> _WORK TO BE COMPLETED_: Rewrite the items from the beginning through the line containing "Artisan DEBART Offre un devis au", swapping "broker" for "intermediario" and leaving everything else unchanged.

Transcribed page contents:
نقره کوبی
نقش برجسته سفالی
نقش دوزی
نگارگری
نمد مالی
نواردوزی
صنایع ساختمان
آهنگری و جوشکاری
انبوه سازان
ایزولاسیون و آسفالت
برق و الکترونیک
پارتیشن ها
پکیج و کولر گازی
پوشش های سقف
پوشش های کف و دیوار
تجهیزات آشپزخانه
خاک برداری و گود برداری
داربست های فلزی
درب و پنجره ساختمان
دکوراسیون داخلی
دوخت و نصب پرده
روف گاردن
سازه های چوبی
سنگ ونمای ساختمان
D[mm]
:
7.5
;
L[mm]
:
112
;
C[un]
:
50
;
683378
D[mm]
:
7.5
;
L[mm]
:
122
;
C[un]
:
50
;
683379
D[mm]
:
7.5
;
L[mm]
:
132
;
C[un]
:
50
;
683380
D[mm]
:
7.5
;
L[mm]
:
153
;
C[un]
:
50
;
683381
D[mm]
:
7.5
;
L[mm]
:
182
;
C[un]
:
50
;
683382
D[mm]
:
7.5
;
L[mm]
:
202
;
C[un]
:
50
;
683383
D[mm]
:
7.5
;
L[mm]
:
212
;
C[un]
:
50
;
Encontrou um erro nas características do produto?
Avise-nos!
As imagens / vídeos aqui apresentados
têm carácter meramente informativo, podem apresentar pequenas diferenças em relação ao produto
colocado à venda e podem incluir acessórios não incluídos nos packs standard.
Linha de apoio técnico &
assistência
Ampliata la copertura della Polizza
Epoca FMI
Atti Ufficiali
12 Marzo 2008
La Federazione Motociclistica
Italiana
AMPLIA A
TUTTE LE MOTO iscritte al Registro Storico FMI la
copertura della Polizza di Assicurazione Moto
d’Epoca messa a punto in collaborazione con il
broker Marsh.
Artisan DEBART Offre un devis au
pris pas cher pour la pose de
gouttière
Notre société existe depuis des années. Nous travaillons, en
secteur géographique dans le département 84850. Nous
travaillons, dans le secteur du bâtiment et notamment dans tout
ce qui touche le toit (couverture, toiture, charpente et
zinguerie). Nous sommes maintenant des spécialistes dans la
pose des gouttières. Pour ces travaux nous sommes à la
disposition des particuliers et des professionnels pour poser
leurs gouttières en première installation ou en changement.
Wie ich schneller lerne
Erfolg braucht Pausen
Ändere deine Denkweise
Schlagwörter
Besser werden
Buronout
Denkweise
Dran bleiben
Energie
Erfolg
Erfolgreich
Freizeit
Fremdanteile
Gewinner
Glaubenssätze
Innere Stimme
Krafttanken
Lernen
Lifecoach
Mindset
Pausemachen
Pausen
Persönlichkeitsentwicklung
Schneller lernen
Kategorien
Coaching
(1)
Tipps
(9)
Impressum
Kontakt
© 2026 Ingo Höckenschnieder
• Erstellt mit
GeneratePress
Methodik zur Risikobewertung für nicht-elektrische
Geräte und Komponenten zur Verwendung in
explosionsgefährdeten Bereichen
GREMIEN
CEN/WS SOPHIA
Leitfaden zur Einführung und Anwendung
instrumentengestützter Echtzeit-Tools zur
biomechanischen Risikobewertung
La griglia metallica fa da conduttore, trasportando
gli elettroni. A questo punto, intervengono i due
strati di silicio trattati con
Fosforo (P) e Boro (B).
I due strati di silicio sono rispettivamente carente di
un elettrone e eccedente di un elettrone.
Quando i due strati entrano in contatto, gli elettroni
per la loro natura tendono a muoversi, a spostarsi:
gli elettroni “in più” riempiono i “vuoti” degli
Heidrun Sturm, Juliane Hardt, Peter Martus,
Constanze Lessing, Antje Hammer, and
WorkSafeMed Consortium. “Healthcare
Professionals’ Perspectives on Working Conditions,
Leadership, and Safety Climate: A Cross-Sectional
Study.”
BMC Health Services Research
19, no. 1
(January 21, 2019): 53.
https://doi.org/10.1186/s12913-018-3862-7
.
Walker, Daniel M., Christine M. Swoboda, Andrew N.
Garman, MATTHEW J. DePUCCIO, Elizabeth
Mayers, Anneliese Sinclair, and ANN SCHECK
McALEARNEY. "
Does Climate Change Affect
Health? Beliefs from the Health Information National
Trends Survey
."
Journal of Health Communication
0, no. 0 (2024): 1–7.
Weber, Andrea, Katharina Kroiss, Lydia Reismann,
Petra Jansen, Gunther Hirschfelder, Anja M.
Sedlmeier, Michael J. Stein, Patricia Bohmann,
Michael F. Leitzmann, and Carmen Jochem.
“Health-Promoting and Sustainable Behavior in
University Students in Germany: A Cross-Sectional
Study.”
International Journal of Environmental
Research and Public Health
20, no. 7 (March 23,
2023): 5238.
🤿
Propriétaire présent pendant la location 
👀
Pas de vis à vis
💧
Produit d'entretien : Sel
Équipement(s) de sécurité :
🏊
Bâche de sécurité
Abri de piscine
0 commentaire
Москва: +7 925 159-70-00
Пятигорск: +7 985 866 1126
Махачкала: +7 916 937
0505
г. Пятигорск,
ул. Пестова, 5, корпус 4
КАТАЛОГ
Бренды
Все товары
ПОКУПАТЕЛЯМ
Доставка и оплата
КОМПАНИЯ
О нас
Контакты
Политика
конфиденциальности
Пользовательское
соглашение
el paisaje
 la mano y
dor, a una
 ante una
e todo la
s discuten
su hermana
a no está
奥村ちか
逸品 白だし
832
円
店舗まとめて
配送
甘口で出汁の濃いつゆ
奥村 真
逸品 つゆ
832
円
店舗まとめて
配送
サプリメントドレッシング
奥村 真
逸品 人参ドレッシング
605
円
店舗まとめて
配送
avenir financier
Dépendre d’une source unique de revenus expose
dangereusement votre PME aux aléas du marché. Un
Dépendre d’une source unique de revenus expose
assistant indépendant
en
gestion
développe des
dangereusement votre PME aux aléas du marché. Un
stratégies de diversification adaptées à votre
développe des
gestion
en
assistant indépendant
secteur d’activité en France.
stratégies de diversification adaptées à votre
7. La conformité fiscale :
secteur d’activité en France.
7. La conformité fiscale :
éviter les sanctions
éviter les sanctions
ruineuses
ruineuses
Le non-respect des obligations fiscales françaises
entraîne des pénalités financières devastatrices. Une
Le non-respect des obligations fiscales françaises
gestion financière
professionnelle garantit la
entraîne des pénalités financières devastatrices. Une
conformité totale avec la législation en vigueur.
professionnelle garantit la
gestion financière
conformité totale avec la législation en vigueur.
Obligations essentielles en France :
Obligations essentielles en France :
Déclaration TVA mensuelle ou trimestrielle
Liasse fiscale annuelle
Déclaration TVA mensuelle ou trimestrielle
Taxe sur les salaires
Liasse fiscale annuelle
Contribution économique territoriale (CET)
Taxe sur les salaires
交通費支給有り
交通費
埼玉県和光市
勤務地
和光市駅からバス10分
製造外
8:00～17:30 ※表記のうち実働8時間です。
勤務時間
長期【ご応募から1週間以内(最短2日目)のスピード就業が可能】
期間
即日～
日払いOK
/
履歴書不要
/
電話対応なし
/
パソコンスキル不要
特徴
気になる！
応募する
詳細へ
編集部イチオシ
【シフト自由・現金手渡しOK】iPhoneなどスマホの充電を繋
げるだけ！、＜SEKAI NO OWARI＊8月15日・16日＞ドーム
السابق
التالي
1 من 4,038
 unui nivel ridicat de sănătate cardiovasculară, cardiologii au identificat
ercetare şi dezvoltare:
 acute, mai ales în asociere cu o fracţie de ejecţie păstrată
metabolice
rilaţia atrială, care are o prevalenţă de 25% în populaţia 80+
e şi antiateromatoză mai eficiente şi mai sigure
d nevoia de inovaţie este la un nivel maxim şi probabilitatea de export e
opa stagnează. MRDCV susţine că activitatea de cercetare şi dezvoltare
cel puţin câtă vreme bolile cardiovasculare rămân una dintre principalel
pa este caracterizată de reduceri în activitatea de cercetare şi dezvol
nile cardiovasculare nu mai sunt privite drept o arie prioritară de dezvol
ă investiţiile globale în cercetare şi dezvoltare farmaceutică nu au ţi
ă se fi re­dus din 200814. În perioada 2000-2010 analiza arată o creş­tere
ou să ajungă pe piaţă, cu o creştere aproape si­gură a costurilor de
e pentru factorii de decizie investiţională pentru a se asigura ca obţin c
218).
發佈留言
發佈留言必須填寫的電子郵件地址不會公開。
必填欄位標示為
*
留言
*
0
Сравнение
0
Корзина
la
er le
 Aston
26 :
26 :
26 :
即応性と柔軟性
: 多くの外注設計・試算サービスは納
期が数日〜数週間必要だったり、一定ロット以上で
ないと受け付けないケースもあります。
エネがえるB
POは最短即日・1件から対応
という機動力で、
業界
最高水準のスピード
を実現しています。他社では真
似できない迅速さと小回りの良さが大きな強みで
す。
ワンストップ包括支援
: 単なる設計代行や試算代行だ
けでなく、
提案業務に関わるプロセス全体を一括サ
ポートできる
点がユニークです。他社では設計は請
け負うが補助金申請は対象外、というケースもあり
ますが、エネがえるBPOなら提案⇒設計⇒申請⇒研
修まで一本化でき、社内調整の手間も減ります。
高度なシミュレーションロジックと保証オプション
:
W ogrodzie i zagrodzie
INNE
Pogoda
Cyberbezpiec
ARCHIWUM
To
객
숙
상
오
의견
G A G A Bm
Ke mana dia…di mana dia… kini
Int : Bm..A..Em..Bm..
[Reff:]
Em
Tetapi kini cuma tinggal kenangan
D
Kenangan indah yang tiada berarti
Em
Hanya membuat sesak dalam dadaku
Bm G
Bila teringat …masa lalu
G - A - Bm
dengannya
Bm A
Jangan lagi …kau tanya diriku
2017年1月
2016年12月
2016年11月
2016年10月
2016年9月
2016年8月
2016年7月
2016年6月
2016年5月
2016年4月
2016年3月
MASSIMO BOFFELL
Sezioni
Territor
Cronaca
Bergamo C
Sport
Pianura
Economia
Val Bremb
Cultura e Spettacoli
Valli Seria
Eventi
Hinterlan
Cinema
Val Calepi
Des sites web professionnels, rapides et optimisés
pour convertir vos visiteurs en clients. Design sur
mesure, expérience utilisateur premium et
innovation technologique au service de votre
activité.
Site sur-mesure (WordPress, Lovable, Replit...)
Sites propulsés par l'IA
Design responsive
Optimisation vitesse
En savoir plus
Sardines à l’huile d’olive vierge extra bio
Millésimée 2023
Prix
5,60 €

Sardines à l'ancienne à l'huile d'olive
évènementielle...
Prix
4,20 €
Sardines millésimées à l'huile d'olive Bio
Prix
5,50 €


> _YOUR SOLUTION_:
نقره کوبی
نقش برجسته سفالی
نقش دوزی
نگارگری
نمد مالی
نواردوزی
صنایع ساختمان
آهنگری و جوشکاری
انبوه سازان
ایزولاسیون و آسفالت
برق و الکترونیک
پارتیشن ها
پکیج و کولر گازی
پوشش های سقف
پوشش های کف و دیوار
تجهیزات آشپزخانه
خاک برداری و گود برداری
داربست های فلزی
درب و پنجره ساختمان
دکوراسیون داخلی
دوخت و نصب پرده
روف گاردن
سازه های چوبی
سنگ ونمای ساختمان
D[mm]
:
7.5
;
L[mm]
:
112
;
C[un]
:
50
;
683378
D[mm]
:
7.5
;
L[mm]
:
122
;
C[un]
:
50
;
683379
D[mm]
:
7.5
;
L[mm]
:
132
;
C[un]
:
50
;
683380
D[mm]
:
7.5
;
L[mm]
:
153
;
C[un]
:
50
;
683381
D[mm]
:
7.5
;
L[mm]
:
182
;
C[un]
:
50
;
683382
D[mm]
:
7.5
;
L[mm]
:
202
;
C[un]
:
50
;
683383
D[mm]
:
7.5
;
L[mm]
:
212
;
C[un]
:
50
;
Encontrou um erro nas características do produto?
Avise-nos!
As imagens / vídeos aqui apresentados
têm carácter meramente informativo, podem apresentar pequenas diferenças em relação ao produto
colocado à venda e podem incluir acessórios não incluídos nos packs standard.
Linha de apoio técnico &
assistência
Ampliata la copertura della Polizza
Epoca FMI
Atti Ufficiali
12 Marzo 2008
La Federazione Motociclistica
Italiana
AMPLIA A
TUTTE LE MOTO iscritte al Registro Storico FMI la
copertura della Polizza di Assicurazione Moto
d’Epoca messa a punto in collaborazione con il
intermediario Marsh.
Artisan DEBART Offre un devis au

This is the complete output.